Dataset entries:
——

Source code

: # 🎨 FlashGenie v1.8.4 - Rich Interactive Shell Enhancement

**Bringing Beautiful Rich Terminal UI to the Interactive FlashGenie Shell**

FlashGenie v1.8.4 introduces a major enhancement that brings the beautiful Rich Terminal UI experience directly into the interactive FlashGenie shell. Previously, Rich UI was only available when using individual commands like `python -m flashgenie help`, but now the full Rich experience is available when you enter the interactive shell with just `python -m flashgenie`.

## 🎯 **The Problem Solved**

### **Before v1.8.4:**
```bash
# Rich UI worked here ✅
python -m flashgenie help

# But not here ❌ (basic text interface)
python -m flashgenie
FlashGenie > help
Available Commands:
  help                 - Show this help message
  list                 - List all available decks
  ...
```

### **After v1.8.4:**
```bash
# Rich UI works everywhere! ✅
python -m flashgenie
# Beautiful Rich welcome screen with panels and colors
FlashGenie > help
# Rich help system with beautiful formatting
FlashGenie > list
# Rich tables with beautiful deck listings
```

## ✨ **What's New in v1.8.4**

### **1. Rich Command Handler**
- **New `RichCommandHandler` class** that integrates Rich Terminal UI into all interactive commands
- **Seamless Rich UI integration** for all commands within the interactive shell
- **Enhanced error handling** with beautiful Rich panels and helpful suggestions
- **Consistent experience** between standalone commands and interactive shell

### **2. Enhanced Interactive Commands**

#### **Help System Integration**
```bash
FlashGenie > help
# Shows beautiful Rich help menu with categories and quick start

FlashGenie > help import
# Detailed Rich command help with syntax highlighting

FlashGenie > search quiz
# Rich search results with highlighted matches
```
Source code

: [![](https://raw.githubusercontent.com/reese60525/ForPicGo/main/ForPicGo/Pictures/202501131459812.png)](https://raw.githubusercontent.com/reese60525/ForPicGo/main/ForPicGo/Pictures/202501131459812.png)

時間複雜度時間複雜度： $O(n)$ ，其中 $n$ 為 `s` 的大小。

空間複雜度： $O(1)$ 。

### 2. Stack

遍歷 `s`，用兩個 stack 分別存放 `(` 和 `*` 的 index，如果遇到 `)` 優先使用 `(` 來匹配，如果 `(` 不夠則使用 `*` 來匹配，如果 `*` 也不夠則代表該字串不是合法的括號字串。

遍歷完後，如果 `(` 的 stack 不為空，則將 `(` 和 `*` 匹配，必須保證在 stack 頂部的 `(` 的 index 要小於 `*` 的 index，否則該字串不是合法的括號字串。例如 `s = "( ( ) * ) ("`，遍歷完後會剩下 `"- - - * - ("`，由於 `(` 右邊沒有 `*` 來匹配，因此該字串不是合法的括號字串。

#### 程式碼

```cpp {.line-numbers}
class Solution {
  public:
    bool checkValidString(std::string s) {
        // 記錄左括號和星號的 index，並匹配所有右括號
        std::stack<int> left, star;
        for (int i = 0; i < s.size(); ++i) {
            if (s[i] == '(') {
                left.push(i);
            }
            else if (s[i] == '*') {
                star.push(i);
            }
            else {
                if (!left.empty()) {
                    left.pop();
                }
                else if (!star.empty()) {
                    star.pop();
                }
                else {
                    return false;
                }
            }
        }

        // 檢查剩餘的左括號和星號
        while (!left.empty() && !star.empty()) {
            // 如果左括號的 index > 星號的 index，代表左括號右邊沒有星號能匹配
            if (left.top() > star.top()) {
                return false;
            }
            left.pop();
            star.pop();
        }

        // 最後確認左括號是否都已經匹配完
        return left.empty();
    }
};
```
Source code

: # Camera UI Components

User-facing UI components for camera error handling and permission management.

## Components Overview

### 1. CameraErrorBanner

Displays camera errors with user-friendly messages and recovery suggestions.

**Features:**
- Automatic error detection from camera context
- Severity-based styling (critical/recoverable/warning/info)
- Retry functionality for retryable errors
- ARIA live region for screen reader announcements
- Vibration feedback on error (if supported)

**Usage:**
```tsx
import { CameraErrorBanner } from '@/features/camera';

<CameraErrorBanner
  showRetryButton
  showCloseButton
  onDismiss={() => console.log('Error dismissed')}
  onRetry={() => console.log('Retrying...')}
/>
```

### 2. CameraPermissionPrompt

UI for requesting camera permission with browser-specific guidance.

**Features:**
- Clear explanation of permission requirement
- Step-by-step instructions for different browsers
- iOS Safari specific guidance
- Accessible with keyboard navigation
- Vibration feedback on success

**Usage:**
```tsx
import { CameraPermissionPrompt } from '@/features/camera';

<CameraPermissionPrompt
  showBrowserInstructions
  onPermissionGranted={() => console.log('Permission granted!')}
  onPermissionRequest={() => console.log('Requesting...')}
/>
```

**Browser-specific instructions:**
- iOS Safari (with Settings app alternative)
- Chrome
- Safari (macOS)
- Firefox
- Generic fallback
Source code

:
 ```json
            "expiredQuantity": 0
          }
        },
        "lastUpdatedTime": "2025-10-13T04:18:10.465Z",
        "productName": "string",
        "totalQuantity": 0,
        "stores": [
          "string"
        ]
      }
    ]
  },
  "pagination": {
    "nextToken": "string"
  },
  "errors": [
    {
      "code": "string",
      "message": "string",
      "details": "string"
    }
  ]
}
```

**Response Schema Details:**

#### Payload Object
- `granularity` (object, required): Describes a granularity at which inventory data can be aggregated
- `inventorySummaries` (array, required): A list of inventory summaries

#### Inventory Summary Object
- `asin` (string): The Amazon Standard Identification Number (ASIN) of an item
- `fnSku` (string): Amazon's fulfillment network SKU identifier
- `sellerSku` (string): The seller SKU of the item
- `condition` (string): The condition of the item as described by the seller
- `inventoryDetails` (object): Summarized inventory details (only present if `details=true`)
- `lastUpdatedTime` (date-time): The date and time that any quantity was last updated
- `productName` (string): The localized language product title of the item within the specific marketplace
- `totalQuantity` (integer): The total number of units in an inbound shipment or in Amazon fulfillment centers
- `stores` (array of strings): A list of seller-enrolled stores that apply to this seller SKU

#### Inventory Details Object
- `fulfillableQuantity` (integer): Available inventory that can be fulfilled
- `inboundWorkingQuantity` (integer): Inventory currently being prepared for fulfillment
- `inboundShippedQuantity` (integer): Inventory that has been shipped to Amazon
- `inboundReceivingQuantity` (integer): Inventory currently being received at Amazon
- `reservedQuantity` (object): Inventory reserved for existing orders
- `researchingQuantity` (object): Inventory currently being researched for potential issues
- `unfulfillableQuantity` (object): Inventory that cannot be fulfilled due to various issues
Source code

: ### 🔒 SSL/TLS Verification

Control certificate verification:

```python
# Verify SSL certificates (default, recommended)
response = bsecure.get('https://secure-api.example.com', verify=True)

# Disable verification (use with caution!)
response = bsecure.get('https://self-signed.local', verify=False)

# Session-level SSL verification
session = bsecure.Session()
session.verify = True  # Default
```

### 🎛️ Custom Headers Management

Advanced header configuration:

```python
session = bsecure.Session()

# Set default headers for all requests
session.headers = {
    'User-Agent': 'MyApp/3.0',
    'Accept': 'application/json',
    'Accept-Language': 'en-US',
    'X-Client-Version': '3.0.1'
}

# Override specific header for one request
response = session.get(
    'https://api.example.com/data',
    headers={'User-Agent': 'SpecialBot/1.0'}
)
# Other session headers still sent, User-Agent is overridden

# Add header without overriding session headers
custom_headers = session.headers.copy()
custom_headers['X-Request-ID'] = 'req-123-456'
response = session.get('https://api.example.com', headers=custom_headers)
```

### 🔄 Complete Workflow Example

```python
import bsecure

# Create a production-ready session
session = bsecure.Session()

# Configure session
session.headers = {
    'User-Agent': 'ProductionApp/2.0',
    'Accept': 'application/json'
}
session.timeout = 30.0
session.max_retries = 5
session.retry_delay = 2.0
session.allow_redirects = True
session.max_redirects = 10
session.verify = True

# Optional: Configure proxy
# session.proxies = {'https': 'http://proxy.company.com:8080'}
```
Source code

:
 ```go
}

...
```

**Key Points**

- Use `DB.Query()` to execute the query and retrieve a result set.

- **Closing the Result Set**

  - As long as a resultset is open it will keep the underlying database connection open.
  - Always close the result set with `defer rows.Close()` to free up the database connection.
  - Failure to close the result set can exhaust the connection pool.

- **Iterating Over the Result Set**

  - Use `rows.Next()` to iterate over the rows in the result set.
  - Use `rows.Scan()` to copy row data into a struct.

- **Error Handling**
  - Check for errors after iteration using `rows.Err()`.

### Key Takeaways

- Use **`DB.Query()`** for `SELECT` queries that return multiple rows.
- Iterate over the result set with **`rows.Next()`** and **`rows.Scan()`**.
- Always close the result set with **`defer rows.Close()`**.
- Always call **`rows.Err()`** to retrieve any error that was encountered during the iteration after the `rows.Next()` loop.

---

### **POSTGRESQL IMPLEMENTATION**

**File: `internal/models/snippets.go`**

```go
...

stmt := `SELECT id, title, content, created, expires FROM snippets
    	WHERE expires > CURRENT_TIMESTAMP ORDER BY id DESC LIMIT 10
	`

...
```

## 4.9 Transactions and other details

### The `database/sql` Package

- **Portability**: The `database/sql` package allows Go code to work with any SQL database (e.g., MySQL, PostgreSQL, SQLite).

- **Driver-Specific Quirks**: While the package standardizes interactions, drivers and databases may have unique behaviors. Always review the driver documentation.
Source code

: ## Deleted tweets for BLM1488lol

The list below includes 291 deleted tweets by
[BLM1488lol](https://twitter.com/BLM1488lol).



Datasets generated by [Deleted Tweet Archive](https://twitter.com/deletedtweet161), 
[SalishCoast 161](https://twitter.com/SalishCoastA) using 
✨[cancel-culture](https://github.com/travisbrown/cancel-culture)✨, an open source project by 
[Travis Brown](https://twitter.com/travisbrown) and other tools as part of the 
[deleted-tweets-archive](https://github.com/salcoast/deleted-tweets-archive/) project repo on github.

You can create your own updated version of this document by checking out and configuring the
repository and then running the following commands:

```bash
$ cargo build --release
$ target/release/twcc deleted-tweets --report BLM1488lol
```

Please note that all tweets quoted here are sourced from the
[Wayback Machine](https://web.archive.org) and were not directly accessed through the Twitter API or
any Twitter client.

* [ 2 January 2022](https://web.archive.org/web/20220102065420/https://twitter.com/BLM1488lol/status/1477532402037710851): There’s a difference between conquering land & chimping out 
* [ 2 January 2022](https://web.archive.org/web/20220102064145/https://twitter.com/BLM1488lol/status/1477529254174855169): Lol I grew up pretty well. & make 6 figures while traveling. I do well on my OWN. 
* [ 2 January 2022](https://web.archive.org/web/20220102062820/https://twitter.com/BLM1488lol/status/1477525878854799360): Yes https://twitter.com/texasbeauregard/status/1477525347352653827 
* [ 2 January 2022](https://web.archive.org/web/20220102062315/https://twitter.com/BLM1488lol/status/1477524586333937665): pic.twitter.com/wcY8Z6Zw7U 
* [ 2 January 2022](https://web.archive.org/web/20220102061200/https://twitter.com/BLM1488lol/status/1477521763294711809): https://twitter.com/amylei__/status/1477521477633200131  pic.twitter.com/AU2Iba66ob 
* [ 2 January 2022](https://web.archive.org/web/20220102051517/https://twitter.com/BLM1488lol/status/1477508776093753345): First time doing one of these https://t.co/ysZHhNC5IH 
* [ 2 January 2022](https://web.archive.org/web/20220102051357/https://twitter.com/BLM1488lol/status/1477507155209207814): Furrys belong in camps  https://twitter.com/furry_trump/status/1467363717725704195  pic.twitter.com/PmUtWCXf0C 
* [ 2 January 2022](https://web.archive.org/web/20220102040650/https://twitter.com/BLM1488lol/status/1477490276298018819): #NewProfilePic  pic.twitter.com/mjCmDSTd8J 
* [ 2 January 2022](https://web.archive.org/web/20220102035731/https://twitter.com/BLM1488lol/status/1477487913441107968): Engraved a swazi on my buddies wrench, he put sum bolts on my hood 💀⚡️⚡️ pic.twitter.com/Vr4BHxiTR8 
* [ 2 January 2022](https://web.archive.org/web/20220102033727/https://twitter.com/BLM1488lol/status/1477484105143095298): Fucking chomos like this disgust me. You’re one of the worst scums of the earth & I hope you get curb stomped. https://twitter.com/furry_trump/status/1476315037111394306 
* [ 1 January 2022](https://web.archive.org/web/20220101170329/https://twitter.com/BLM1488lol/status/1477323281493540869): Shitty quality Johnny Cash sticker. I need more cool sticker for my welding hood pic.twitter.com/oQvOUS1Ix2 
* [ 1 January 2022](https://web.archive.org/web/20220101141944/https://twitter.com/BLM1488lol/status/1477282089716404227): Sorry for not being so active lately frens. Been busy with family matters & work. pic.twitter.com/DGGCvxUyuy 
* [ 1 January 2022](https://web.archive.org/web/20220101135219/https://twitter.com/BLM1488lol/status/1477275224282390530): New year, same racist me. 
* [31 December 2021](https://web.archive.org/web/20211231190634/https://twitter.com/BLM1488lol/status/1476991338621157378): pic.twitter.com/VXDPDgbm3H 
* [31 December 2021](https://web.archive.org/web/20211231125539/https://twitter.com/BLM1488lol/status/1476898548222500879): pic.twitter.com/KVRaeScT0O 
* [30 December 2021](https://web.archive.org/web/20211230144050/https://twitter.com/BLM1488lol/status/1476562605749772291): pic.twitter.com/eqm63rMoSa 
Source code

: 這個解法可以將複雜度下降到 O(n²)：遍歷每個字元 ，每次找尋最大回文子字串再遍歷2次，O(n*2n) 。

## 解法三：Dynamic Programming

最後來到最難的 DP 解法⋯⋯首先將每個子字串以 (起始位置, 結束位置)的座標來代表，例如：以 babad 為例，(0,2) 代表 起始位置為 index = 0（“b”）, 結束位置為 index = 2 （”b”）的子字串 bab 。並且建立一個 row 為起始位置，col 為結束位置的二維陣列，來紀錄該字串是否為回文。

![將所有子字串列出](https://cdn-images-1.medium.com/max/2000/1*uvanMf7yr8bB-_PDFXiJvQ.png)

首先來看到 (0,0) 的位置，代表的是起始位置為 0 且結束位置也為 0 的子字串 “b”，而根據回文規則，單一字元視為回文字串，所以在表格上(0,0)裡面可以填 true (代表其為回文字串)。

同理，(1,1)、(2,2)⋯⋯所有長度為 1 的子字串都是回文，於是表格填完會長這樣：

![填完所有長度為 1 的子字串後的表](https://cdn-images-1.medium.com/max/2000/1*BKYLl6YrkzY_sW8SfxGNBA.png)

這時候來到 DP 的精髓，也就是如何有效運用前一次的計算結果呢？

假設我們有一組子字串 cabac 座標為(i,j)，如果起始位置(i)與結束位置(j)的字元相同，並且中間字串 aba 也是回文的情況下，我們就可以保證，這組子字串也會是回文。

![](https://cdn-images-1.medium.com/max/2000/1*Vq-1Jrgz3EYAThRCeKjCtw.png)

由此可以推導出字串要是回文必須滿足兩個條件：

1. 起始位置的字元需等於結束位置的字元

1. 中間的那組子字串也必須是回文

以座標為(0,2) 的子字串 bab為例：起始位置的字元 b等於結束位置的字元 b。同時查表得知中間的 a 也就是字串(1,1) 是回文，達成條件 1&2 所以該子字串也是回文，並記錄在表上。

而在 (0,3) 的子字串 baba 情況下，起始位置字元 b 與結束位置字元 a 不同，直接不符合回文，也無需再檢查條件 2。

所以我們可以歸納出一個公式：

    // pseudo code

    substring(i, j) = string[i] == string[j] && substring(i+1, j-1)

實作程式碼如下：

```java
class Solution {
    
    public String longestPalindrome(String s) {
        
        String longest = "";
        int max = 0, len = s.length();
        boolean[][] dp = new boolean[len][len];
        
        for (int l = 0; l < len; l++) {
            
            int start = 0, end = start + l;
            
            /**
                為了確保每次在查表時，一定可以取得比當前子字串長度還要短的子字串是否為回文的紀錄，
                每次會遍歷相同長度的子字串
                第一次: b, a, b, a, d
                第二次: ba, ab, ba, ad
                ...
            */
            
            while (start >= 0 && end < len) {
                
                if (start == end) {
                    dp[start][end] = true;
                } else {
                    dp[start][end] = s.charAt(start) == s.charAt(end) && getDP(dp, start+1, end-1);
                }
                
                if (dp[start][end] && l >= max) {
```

——

**Exercise directions:**
Reproduce exactly, and only, the lines from the start of the entries through the one that contains "Interactive FlashGenie Shell**".

**Answer to this problem:**
Source code

: # 🎨 FlashGenie v1.8.4 - Rich Interactive Shell Enhancement

**Bringing Beautiful Rich Terminal UI to the Interactive FlashGenie Shell**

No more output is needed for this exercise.